Saved entries
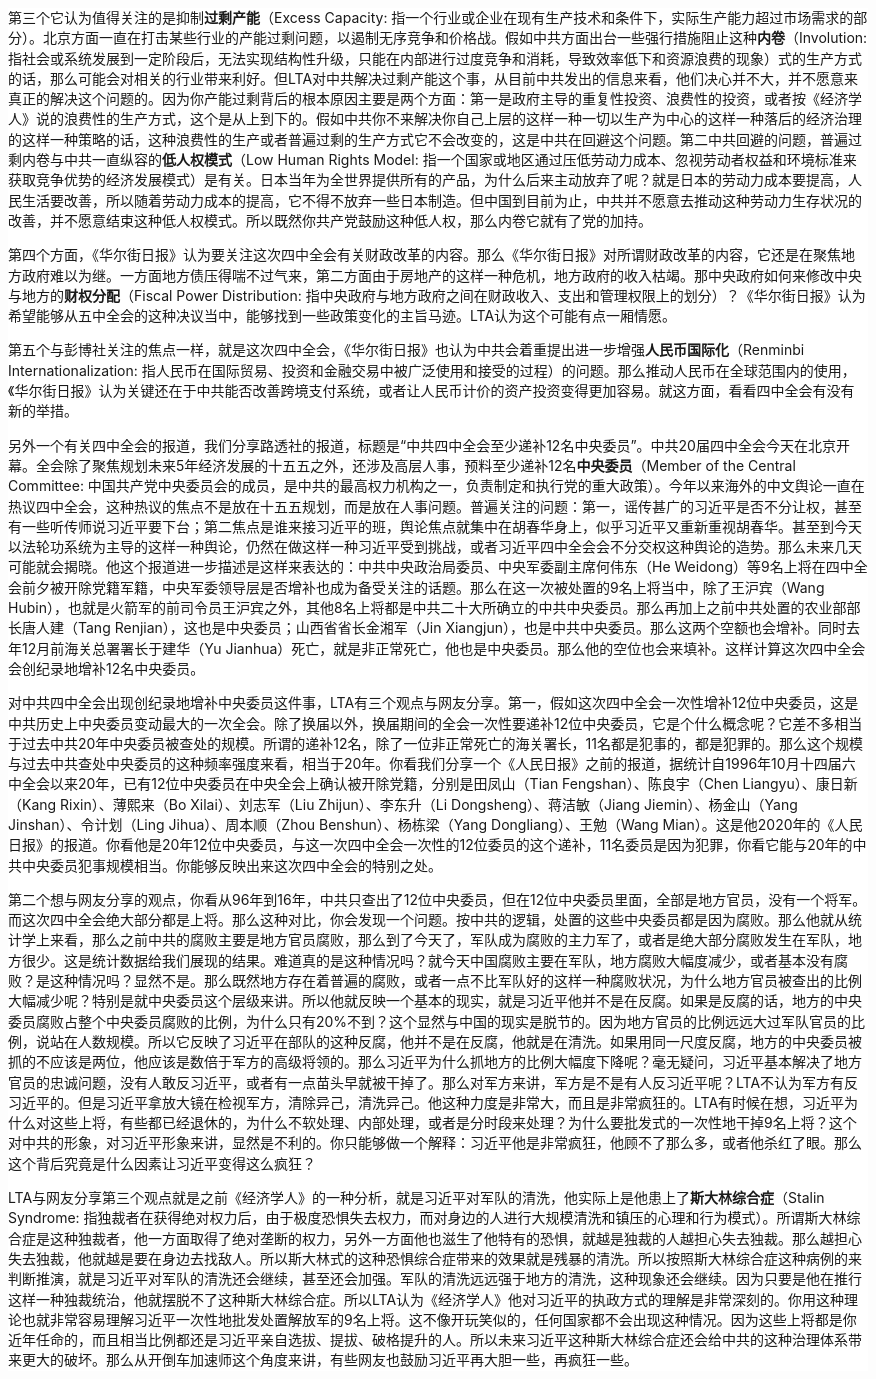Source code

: 第三个它认为值得关注的是抑制**过剩产能**（Excess Capacity: 指一个行业或企业在现有生产技术和条件下，实际生产能力超过市场需求的部分）。北京方面一直在打击某些行业的产能过剩问题，以遏制无序竞争和价格战。假如中共方面出台一些强行措施阻止这种**内卷**（Involution: 指社会或系统发展到一定阶段后，无法实现结构性升级，只能在内部进行过度竞争和消耗，导致效率低下和资源浪费的现象）式的生产方式的话，那么可能会对相关的行业带来利好。但LTA对中共解决过剩产能这个事，从目前中共发出的信息来看，他们决心并不大，并不愿意来真正的解决这个问题的。因为你产能过剩背后的根本原因主要是两个方面：第一是政府主导的重复性投资、浪费性的投资，或者按《经济学人》说的浪费性的生产方式，这个是从上到下的。假如中共你不来解决你自己上层的这样一种一切以生产为中心的这样一种落后的经济治理的这样一种策略的话，这种浪费性的生产或者普遍过剩的生产方式它不会改变的，这是中共在回避这个问题。第二中共回避的问题，普遍过剩内卷与中共一直纵容的**低人权模式**（Low Human Rights Model: 指一个国家或地区通过压低劳动力成本、忽视劳动者权益和环境标准来获取竞争优势的经济发展模式）是有关。日本当年为全世界提供所有的产品，为什么后来主动放弃了呢？就是日本的劳动力成本要提高，人民生活要改善，所以随着劳动力成本的提高，它不得不放弃一些日本制造。但中国到目前为止，中共并不愿意去推动这种劳动力生存状况的改善，并不愿意结束这种低人权模式。所以既然你共产党鼓励这种低人权，那么内卷它就有了党的加持。

第四个方面，《华尔街日报》认为要关注这次四中全会有关财政改革的内容。那么《华尔街日报》对所谓财政改革的内容，它还是在聚焦地方政府难以为继。一方面地方债压得喘不过气来，第二方面由于房地产的这样一种危机，地方政府的收入枯竭。那中央政府如何来修改中央与地方的**财权分配**（Fiscal Power Distribution: 指中央政府与地方政府之间在财政收入、支出和管理权限上的划分）？《华尔街日报》认为希望能够从五中全会的这种决议当中，能够找到一些政策变化的主旨马迹。LTA认为这个可能有点一厢情愿。

第五个与彭博社关注的焦点一样，就是这次四中全会，《华尔街日报》也认为中共会着重提出进一步增强**人民币国际化**（Renminbi Internationalization: 指人民币在国际贸易、投资和金融交易中被广泛使用和接受的过程）的问题。那么推动人民币在全球范围内的使用，《华尔街日报》认为关键还在于中共能否改善跨境支付系统，或者让人民币计价的资产投资变得更加容易。就这方面，看看四中全会有没有新的举措。

另外一个有关四中全会的报道，我们分享路透社的报道，标题是“中共四中全会至少递补12名中央委员”。中共20届四中全会今天在北京开幕。全会除了聚焦规划未来5年经济发展的十五五之外，还涉及高层人事，预料至少递补12名**中央委员**（Member of the Central Committee: 中国共产党中央委员会的成员，是中共的最高权力机构之一，负责制定和执行党的重大政策）。今年以来海外的中文舆论一直在热议四中全会，这种热议的焦点不是放在十五五规划，而是放在人事问题。普遍关注的问题：第一，谣传甚广的习近平是否不分让权，甚至有一些听传师说习近平要下台；第二焦点是谁来接习近平的班，舆论焦点就集中在胡春华身上，似乎习近平又重新重视胡春华。甚至到今天以法轮功系统为主导的这样一种舆论，仍然在做这样一种习近平受到挑战，或者习近平四中全会会不分交权这种舆论的造势。那么未来几天可能就会揭晓。他这个报道进一步描述是这样来表达的：中共中央政治局委员、中央军委副主席何伟东（He Weidong）等9名上将在四中全会前夕被开除党籍军籍，中央军委领导层是否增补也成为备受关注的话题。那么在这一次被处置的9名上将当中，除了王沪宾（Wang Hubin），也就是火箭军的前司令员王沪宾之外，其他8名上将都是中共二十大所确立的中共中央委员。那么再加上之前中共处置的农业部部长唐人建（Tang Renjian），这也是中央委员；山西省省长金湘军（Jin Xiangjun），也是中共中央委员。那么这两个空额也会增补。同时去年12月前海关总署署长于建华（Yu Jianhua）死亡，就是非正常死亡，他也是中央委员。那么他的空位也会来填补。这样计算这次四中全会会创纪录地增补12名中央委员。

对中共四中全会出现创纪录地增补中央委员这件事，LTA有三个观点与网友分享。第一，假如这次四中全会一次性增补12位中央委员，这是中共历史上中央委员变动最大的一次全会。除了换届以外，换届期间的全会一次性要递补12位中央委员，它是个什么概念呢？它差不多相当于过去中共20年中央委员被查处的规模。所谓的递补12名，除了一位非正常死亡的海关署长，11名都是犯事的，都是犯罪的。那么这个规模与过去中共查处中央委员的这种频率强度来看，相当于20年。你看我们分享一个《人民日报》之前的报道，据统计自1996年10月十四届六中全会以来20年，已有12位中央委员在中央全会上确认被开除党籍，分别是田凤山（Tian Fengshan）、陈良宇（Chen Liangyu）、康日新（Kang Rixin）、薄熙来（Bo Xilai）、刘志军（Liu Zhijun）、李东升（Li Dongsheng）、蒋洁敏（Jiang Jiemin）、杨金山（Yang Jinshan）、令计划（Ling Jihua）、周本顺（Zhou Benshun）、杨栋梁（Yang Dongliang）、王勉（Wang Mian）。这是他2020年的《人民日报》的报道。你看他是20年12位中央委员，与这一次四中全会一次性的12位委员的这个递补，11名委员是因为犯罪，你看它能与20年的中共中央委员犯事规模相当。你能够反映出来这次四中全会的特别之处。

第二个想与网友分享的观点，你看从96年到16年，中共只查出了12位中央委员，但在12位中央委员里面，全部是地方官员，没有一个将军。而这次四中全会绝大部分都是上将。那么这种对比，你会发现一个问题。按中共的逻辑，处置的这些中央委员都是因为腐败。那么他就从统计学上来看，那么之前中共的腐败主要是地方官员腐败，那么到了今天了，军队成为腐败的主力军了，或者是绝大部分腐败发生在军队，地方很少。这是统计数据给我们展现的结果。难道真的是这种情况吗？就今天中国腐败主要在军队，地方腐败大幅度减少，或者基本没有腐败？是这种情况吗？显然不是。那么既然地方存在着普遍的腐败，或者一点不比军队好的这样一种腐败状况，为什么地方官员被查出的比例大幅减少呢？特别是就中央委员这个层级来讲。所以他就反映一个基本的现实，就是习近平他并不是在反腐。如果是反腐的话，地方的中央委员腐败占整个中央委员腐败的比例，为什么只有20%不到？这个显然与中国的现实是脱节的。因为地方官员的比例远远大过军队官员的比例，说站在人数规模。所以它反映了习近平在部队的这种反腐，他并不是在反腐，他就是在清洗。如果用同一尺度反腐，地方的中央委员被抓的不应该是两位，他应该是数倍于军方的高级将领的。那么习近平为什么抓地方的比例大幅度下降呢？毫无疑问，习近平基本解决了地方官员的忠诚问题，没有人敢反习近平，或者有一点苗头早就被干掉了。那么对军方来讲，军方是不是有人反习近平呢？LTA不认为军方有反习近平的。但是习近平拿放大镜在检视军方，清除异己，清洗异己。他这种力度是非常大，而且是非常疯狂的。LTA有时候在想，习近平为什么对这些上将，有些都已经退休的，为什么不软处理、内部处理，或者是分时段来处理？为什么要批发式的一次性地干掉9名上将？这个对中共的形象，对习近平形象来讲，显然是不利的。你只能够做一个解释：习近平他是非常疯狂，他顾不了那么多，或者他杀红了眼。那么这个背后究竟是什么因素让习近平变得这么疯狂？

LTA与网友分享第三个观点就是之前《经济学人》的一种分析，就是习近平对军队的清洗，他实际上是他患上了**斯大林综合症**（Stalin Syndrome: 指独裁者在获得绝对权力后，由于极度恐惧失去权力，而对身边的人进行大规模清洗和镇压的心理和行为模式）。所谓斯大林综合症是这种独裁者，他一方面取得了绝对垄断的权力，另外一方面他也滋生了他特有的恐惧，就越是独裁的人越担心失去独裁。那么越担心失去独裁，他就越是要在身边去找敌人。所以斯大林式的这种恐惧综合症带来的效果就是残暴的清洗。所以按照斯大林综合症这种病例的来判断推演，就是习近平对军队的清洗还会继续，甚至还会加强。军队的清洗远远强于地方的清洗，这种现象还会继续。因为只要是他在推行这样一种独裁统治，他就摆脱不了这种斯大林综合症。所以LTA认为《经济学人》他对习近平的执政方式的理解是非常深刻的。你用这种理论也就非常容易理解习近平一次性地批发处置解放军的9名上将。这不像开玩笑似的，任何国家都不会出现这种情况。因为这些上将都是你近年任命的，而且相当比例都还是习近平亲自选拔、提拔、破格提升的人。所以未来习近平这种斯大林综合症还会给中共的这种治理体系带来更大的破坏。那么从开倒车加速师这个角度来讲，有些网友也鼓励习近平再大胆一些，再疯狂一些。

__Problem requirements__.
In the entries above, some lines hold the string "华尔街日报". Copy each of them.

__Response__.
第四个方面，《华尔街日报》认为要关注这次四中全会有关财政改革的内容。那么《华尔街日报》对所谓财政改革的内容，它还是在聚焦地方政府难以为继。一方面地方债压得喘不过气来，第二方面由于房地产的这样一种危机，地方政府的收入枯竭。那中央政府如何来修改中央与地方的**财权分配**（Fiscal Power Distribution: 指中央政府与地方政府之间在财政收入、支出和管理权限上的划分）？《华尔街日报》认为希望能够从五中全会的这种决议当中，能够找到一些政策变化的主旨马迹。LTA认为这个可能有点一厢情愿。
第五个与彭博社关注的焦点一样，就是这次四中全会，《华尔街日报》也认为中共会着重提出进一步增强**人民币国际化**（Renminbi Internationalization: 指人民币在国际贸易、投资和金融交易中被广泛使用和接受的过程）的问题。那么推动人民币在全球范围内的使用，《华尔街日报》认为关键还在于中共能否改善跨境支付系统，或者让人民币计价的资产投资变得更加容易。就这方面，看看四中全会有没有新的举措。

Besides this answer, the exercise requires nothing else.